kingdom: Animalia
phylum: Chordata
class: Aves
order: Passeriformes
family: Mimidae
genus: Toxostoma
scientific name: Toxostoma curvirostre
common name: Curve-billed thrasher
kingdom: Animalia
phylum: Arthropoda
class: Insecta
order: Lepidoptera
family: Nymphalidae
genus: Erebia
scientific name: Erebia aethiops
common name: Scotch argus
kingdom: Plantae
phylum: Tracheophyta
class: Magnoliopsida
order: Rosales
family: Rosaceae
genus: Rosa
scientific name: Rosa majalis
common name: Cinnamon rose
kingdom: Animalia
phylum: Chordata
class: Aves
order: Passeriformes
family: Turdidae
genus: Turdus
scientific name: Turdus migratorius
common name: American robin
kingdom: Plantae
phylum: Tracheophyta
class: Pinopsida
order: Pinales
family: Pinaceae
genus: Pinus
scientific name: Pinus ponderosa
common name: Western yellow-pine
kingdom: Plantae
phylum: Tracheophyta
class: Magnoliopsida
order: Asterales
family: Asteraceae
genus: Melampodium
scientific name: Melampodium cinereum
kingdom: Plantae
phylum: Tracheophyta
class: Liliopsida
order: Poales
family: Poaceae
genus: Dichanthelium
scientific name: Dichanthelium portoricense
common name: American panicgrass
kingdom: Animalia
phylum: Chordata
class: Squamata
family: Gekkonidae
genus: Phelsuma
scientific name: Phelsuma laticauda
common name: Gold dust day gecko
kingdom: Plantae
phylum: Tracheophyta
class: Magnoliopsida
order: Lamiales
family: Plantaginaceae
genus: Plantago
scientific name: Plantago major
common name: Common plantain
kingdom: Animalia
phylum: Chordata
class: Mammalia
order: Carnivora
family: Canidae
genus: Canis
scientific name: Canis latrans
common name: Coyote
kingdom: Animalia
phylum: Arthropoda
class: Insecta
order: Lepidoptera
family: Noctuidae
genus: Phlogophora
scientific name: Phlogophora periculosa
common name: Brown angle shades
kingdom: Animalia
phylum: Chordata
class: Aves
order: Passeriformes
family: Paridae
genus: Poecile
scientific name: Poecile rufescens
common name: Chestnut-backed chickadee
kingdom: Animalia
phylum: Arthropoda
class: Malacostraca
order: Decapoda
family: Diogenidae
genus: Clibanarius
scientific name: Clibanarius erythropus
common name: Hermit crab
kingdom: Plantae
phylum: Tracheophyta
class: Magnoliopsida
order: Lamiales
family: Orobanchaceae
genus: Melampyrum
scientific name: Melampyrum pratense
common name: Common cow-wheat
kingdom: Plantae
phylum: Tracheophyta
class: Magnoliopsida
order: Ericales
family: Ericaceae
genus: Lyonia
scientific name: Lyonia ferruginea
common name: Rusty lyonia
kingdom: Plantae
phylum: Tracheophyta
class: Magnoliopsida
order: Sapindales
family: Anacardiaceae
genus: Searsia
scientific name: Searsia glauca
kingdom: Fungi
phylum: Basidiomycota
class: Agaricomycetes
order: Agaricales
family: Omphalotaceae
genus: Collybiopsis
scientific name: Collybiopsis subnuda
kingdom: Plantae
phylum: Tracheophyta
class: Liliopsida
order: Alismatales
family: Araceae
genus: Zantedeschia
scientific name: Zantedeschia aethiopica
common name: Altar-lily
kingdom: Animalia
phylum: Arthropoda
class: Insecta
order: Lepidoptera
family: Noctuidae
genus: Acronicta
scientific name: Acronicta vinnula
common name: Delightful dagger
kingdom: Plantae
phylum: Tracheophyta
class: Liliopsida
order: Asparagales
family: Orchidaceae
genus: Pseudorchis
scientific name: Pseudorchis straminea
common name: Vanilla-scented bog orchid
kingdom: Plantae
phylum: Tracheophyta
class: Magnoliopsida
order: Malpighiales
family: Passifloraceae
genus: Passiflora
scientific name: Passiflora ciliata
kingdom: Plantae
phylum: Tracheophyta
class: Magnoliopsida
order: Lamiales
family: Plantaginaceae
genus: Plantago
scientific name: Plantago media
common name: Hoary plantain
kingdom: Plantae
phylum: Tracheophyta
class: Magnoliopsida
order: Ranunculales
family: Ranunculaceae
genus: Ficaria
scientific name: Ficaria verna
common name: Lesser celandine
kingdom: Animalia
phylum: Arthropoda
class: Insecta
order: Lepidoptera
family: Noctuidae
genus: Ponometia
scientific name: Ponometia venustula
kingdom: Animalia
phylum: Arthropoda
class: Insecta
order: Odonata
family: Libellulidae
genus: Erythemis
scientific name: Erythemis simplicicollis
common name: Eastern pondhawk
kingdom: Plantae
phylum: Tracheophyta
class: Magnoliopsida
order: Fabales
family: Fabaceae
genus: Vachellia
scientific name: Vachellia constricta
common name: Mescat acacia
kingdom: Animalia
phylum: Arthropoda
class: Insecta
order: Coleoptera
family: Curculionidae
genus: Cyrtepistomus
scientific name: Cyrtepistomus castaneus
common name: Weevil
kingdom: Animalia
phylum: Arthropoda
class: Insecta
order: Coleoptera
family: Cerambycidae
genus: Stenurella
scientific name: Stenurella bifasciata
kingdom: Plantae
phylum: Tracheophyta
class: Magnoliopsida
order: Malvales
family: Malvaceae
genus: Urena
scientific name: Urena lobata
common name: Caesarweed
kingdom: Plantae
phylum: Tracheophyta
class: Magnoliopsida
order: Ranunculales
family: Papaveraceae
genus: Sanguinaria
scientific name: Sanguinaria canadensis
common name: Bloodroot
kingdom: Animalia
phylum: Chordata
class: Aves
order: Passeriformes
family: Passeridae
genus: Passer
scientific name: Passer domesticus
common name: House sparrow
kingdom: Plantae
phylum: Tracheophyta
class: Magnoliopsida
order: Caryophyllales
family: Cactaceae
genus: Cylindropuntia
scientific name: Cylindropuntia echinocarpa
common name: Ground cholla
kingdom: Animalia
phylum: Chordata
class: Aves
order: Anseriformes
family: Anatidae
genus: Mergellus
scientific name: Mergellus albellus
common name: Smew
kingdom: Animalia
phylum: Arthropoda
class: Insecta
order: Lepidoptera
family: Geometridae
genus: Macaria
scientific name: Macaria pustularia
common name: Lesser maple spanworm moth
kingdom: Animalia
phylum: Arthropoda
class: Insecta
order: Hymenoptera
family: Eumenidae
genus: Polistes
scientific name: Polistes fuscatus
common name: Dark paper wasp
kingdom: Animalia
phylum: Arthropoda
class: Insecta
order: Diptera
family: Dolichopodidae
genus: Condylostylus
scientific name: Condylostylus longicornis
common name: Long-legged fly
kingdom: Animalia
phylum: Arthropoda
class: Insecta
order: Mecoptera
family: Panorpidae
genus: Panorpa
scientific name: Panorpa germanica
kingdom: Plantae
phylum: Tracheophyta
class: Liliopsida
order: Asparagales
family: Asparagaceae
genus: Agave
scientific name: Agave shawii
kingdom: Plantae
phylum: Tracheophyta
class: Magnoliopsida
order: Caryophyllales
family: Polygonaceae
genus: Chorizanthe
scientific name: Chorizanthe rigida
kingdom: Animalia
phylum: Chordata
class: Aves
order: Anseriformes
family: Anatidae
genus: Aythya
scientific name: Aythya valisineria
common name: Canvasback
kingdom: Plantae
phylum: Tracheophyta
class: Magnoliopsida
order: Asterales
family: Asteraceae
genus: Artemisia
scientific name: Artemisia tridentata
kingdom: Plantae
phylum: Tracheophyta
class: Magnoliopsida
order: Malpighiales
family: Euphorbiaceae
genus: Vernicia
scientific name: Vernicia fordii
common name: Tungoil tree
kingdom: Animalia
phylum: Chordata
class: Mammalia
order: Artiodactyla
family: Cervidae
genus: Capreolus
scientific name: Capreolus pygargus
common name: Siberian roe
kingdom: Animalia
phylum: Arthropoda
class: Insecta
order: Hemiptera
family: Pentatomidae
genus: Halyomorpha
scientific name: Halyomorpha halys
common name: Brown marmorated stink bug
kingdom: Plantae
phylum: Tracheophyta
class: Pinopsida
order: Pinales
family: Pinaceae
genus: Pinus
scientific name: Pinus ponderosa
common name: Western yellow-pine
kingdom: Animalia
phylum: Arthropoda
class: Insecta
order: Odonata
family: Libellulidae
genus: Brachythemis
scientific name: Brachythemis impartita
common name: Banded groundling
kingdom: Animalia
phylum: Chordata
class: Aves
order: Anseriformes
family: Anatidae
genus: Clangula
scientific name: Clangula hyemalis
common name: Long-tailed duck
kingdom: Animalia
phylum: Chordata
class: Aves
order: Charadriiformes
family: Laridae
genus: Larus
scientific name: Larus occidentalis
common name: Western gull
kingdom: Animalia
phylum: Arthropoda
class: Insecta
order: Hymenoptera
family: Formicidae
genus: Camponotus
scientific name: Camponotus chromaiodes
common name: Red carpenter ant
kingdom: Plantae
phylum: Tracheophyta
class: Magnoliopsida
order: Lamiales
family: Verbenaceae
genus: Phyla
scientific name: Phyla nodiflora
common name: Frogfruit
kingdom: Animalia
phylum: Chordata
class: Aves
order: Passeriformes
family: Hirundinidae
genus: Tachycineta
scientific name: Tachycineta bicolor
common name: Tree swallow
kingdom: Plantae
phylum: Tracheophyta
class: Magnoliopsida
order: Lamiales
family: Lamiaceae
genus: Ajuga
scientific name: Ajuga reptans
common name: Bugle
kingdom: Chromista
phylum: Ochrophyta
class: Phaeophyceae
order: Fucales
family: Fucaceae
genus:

AIM OF THE EXERCISE: Reproduce the material without changes, starting at the line that contains "family: Verbenaceae" and ending at the final line of the material.

ANSWER FOR THE TASK:
family: Verbenaceae
genus: Phyla
scientific name: Phyla nodiflora
common name: Frogfruit
kingdom: Animalia
phylum: Chordata
class: Aves
order: Passeriformes
family: Hirundinidae
genus: Tachycineta
scientific name: Tachycineta bicolor
common name: Tree swallow
kingdom: Plantae
phylum: Tracheophyta
class: Magnoliopsida
order: Lamiales
family: Lamiaceae
genus: Ajuga
scientific name: Ajuga reptans
common name: Bugle
kingdom: Chromista
phylum: Ochrophyta
class: Phaeophyceae
order: Fucales
family: Fucaceae
genus:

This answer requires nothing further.